Although the temporal component of these measurements provides very rich information to investigate the evolution of complex phenomena, this wealth of data can result of difficult interpretation as soon as the area of investigation reaches certain sizes and several millions of valid pixels can be identified. The typical approach is then to focus the analysis on the average displacement rate: one evident advantage is that it can be easily displayed, and regions showing different average behaviours can be easily identified with a simple visual analysis. Limitations of this approach become evident as soon as more complex, non-linear behaviours are to be expected (as natural) in a certain region, and different methods shall be sought to provide a synthetic way to visualise the time series in a synoptic way and to identify areas with similar, non-linear characteristics.
The paper focus on the identification of which could be descriptive parameter(s) that, complementarily to the average displacement rate, could be synthesized from the displacement time series and exploited in this analysis. While asking this it shall be noticed that this approach is of particular applicability to time series obtained with the SBAS method that, due to its algorithm, is less depending on linearity assumptions than the PS method.
A first, simple but very interesting parameter can be identified in the chi-square value, as measure of the goodness of fit of the time series. Let’s consider for example a linear fit: the chi-square value will easily distinguish points for which the selected model is appropriate, characterised by a low chi-square value and for which the average displacement rate well represents the temporal behaviour of the time series, from points showing large chi-square values, hence not properly described by a simple linear model. It shall be noticed that a typical standard PS analysis will not identify such points as valid pixels, hence providing no measurement.

* Short problem
Carry on the excerpt about summarizing satellite displacement time series, picking up right after its last sentence and keeping its technical voice.

* Listed records
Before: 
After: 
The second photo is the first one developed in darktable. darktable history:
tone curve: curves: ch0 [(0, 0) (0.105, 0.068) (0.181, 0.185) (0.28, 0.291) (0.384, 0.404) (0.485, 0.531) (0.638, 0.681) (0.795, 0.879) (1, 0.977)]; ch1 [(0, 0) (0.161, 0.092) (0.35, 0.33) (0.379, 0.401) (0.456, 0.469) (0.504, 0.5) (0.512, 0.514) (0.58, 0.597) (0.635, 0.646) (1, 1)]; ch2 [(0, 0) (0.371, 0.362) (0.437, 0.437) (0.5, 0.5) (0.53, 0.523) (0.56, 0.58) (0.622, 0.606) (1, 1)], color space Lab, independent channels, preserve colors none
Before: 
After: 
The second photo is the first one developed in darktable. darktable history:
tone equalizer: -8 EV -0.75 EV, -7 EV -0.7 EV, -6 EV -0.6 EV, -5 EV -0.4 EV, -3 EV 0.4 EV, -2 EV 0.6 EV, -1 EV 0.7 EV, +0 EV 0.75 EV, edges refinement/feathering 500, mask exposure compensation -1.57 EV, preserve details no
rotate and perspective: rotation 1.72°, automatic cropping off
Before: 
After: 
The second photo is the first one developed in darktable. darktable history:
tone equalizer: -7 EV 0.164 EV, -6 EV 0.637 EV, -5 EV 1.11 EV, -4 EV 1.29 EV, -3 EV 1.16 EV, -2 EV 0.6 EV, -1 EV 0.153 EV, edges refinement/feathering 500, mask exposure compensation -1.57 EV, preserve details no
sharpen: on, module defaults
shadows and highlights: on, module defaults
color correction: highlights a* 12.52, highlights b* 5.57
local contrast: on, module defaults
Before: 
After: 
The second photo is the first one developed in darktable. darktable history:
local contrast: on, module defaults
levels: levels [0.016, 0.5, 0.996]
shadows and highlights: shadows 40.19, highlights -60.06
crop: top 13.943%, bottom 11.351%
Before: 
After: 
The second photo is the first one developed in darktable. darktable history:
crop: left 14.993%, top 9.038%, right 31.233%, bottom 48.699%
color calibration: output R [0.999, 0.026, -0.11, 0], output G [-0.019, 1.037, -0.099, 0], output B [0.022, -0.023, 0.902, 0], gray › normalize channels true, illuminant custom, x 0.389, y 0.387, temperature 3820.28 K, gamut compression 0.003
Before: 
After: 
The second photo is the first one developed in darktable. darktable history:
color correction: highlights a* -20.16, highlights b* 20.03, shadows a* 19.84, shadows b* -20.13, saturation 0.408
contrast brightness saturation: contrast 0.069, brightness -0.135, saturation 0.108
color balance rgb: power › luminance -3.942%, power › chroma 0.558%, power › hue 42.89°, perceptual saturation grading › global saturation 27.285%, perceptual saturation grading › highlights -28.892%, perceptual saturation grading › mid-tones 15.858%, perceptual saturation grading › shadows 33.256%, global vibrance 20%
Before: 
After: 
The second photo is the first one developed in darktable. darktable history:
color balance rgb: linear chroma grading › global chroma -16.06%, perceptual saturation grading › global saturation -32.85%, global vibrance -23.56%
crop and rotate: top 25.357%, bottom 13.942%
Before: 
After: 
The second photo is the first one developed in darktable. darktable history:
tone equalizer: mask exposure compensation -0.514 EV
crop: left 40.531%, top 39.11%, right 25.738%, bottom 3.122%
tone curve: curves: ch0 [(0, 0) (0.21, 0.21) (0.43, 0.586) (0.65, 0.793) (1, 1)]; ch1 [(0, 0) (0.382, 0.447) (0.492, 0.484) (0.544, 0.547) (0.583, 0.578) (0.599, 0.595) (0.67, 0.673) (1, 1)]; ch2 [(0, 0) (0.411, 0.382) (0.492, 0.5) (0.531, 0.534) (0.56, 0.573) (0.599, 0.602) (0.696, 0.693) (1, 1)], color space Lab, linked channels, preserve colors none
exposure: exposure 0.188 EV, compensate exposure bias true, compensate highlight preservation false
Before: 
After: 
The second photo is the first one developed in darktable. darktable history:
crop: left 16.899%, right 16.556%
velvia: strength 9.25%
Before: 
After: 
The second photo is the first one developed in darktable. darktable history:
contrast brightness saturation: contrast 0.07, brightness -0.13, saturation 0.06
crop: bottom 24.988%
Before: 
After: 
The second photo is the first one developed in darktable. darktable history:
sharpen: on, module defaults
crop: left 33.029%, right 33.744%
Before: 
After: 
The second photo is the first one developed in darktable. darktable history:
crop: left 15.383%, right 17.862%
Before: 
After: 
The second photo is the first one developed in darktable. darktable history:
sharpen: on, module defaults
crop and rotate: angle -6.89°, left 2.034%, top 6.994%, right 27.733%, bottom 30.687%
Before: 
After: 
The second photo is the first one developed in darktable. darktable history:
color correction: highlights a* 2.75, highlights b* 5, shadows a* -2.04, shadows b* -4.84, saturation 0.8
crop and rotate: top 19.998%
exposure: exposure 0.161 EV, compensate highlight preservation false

* Expected output
The fit can be repeated for pixels showing large chi-square value by, for example, iteratively increasing the order of the fitted polynomial up to a certain reasonable value, identifying if the time series can be well described by a polynomial function, or if other non-linear behaviours (e.g. periodic, seasonal) shall be expected.
In case of good higher-order polynomial fit, parameters like the average acceleration and the curvature sign can be of interest to describe the type of motion, together with the best-fit order (e.g. sign of an acceleration / deceleration for second order, more step-like for third order etc.).
Finally, the chi-square value can be compared with the a-priori displacement standard deviation estimated from the pixel interferometric coherence, to identify if the pixel-specific selected fit model can extract all information intrinsically available in the data.
A classification scheme is proposed based on the various parameters to provide a single layer that could identify at a glance areas characterised by different temporal regimes.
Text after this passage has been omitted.